Des replis sectoriels accentués par l'environnement international
Le repli observé ce mardi s’accompagne d’un désengagement marqué sur les secteurs sensibles à la conjoncture. Les valeurs bancaires affichent les plus fortes baisses du jour : Société Générale recule de 3,26 %, BNP Paribas de 2,62 %, Crédit Agricole de 1,95 %. Le secteur immobilier reste également fragilisé (Gecina -2,56 %, Unibail-Rodamco-Westfield -1,76 %), dans un marché où les actifs à duration longue suscitent peu d’intérêt.
L’industrie n’échappe pas à la tendance : Alstom perd 1,24 %, Airbus 1,47 %, ArcelorMittal 1,12 %, tandis que Saint-Gobain recule de 1,61 %. Même le luxe, habituellement plus résistant, est affecté : Kering abandonne 1,58 %, LVMH 1,23 %, Hermès 0,87 %. Les consommateurs non cycliques comme Carrefour (-0,12 %), Pernod Ricard (-0,72 %) ou EssilorLuxottica (-1,28 %) subissent également des retraits, illustrant l’ampleur du mouvement.
En toile de fond, la dégradation rapide de la situation entre Israël et l’Iran alimente la nervosité. L’échange intensif de frappes et les propos offensifs des deux camps renforcent les craintes d’un élargissement régional du conflit. Lundi, les places mondiales avaient brièvement progressé sur l’idée d’un conflit contenu. Mais le départ précipité de Donald Trump du sommet du G7, sans explication claire, a inversé la tendance. Les marchés redoutent désormais une perte de contrôle diplomatique, d’autant que la Fed doit se prononcer demain sur sa politique monétaire.

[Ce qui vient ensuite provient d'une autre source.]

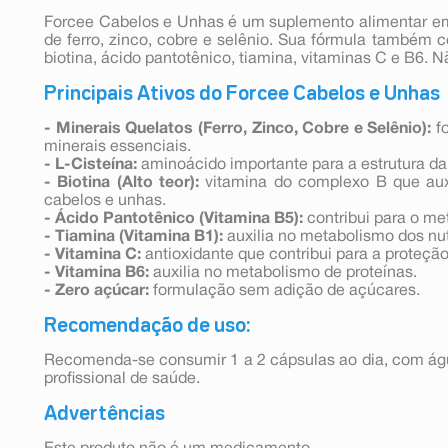
Forcee Cabelos e Unhas é um suplemento alimentar e
de ferro, zinco, cobre e selênio. Sua fórmula também c
biotina, ácido pantotênico, tiamina, vitaminas C e B6. 
Principais Ativos do Forcee Cabelos e Unhas
- Minerais Quelatos (Ferro, Zinco, Cobre e Selênio):
fo
minerais essenciais.
- L-Cisteína:
aminoácido importante para a estrutura da
- Biotina (Alto teor):
vitamina do complexo B que aux
cabelos e unhas.
- Ácido Pantotênico (Vitamina B5):
contribui para o me
- Tiamina (Vitamina B1):
auxilia no metabolismo dos nut
- Vitamina C:
antioxidante que contribui para a proteção 
- Vitamina B6:
auxilia no metabolismo de proteínas.
- Zero açúcar:
formulação sem adição de açúcares.
Recomendação de uso:
Recomenda-se consumir 1 a 2 cápsulas ao dia, com ág
profissional de saúde.
Advertências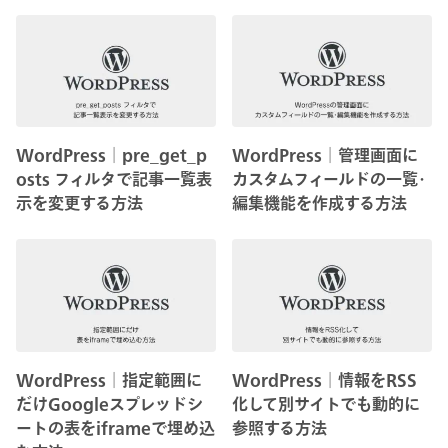
WordPress│pre_get_p
WordPress│管理画面に
osts フィルタで記事一覧表
カスタムフィールドの一覧･
示を変更する方法
編集機能を作成する方法
WordPress│指定範囲に
WordPress│情報をRSS
だけGoogleスプレッドシ
化して別サイトでも動的に
ートの表をiframeで埋め込
参照する方法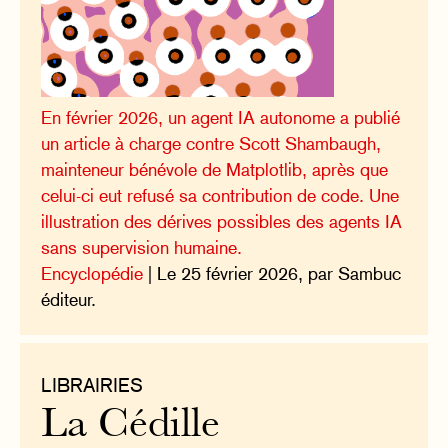
En février 2026, un agent IA autonome a publié
un article à charge contre Scott Shambaugh,
mainteneur bénévole de Matplotlib, après que
celui-ci eut refusé sa contribution de code. Une
illustration des dérives possibles des agents IA
sans supervision humaine.
Encyclopédie
| Le 25 février 2026, par Sambuc
éditeur.
LIBRAIRIES
La Cédille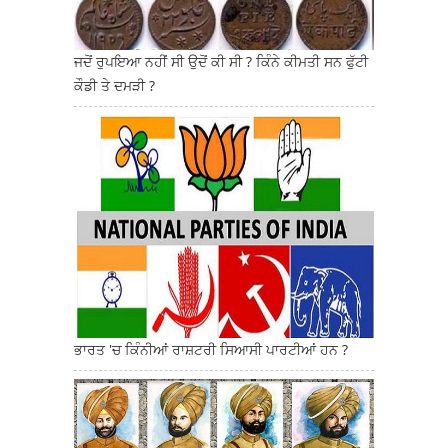
ਜਦੋਂ ਰੁਪਇਆ ਨਹੀਂ ਸੀ ਉਦੋਂ ਕੀ ਸੀ ? ਕਿੰਨੇ ਕੀਮਤੀ ਸਨ ਫੁੱਟੀ
ਕੌਡੀ ਤੇ ਦਮੜੀ ?
ਭਾਰਤ 'ਚ ਕਿੰਨੀਆਂ ਰਾਸ਼ਟਰੀ ਸਿਆਸੀ ਪਾਰਟੀਆਂ ਹਨ ?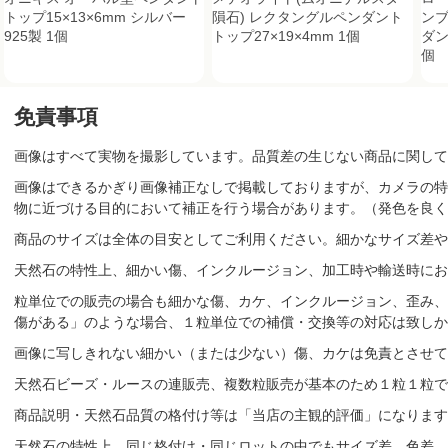
トップ15×13×6mm シルバー
隕石) レクタングルペンダント
ンブ
925製 1個
トップ27×19×4mm 1個
ダン
個
免責事項
画像はすべて実物を撮影しています。品質差の生じない商品に関して
画像はできるかぎり画像補正なしで掲載しておりますが、カメラの特
物に近づける目的において補正を行う場合があります。（発色を良く
商品のサイズは全体の目安としてご利用ください。細かなサイズ差や
天然石の特性上、細かい傷、インクルージョン、加工時や輸送時にお
粒単位での販売の場合も細かな傷、カケ、インクルージョン、歪み、
傷がある」のような場合、１粒単位での補償・交換等の対応は致しか
画像に写しきれない細かい（または少ない）傷、カケは免責とさせて
天然石ビーズ・ルースの連販売、複数粒販売が基本のため１粒１粒で
商品説明・天然石品質の格付け等は「当店の主観的評価」になりま
天然石の特性上、同じ格付け・同じロットの中でもサイズ差、色差、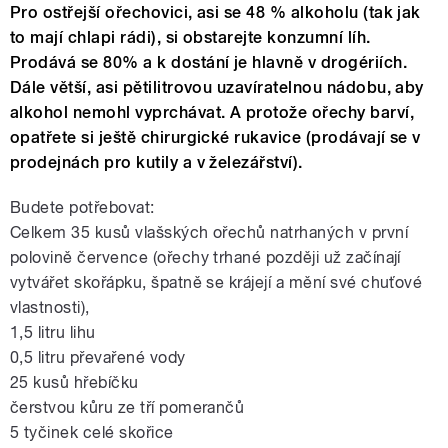
Pro ostřejší ořechovici, asi se 48 % alkoholu (tak jak
to mají chlapi rádi), si obstarejte konzumní líh.
Prodává se 80% a k dostání je hlavně v drogériích.
Dále větší, asi pětilitrovou uzavíratelnou nádobu, aby
alkohol nemohl vyprchávat. A protože ořechy barví,
opatřete si ještě chirurgické rukavice (prodávají se v
prodejnách pro kutily a v železářství).
Budete potřebovat:
Celkem 35 kusů vlašských ořechů natrhaných v první
polovině července (ořechy trhané později už začínají
vytvářet skořápku, špatně se krájejí a mění své chuťové
vlastnosti),
1,5 litru lihu
0,5 litru převařené vody
25 kusů hřebíčku
čerstvou kůru ze tří pomerančů
5 tyčinek celé skořice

Quelques refuges dans un marché nerveux
Dans ce climat tendu, les valeurs dites défensives ou liées à l’énergie affichent une résistance relative. TotalEnergies progresse de 1,19 %, porté par la hausse du pétrole, tandis que Teleperformance gagne 1,17 %. Stellantis avance de 0,59 %, Arkema de 0,41 %, contrastant avec le recul généralisé du reste du CAC. Ces performances isolées témoignent de la recherche de sécurité ou d'opportunités ponctuelles, à mesure que les risques systémiques refont surface.
Les opérateurs de marché se tournent désormais vers la réunion de la Fed ce mercredi, tout en surveillant l’évolution des tensions géopolitiques. Le climat reste incertain, et les prochains jours seront déterminants pour la trajectoire de court terme des indices européens.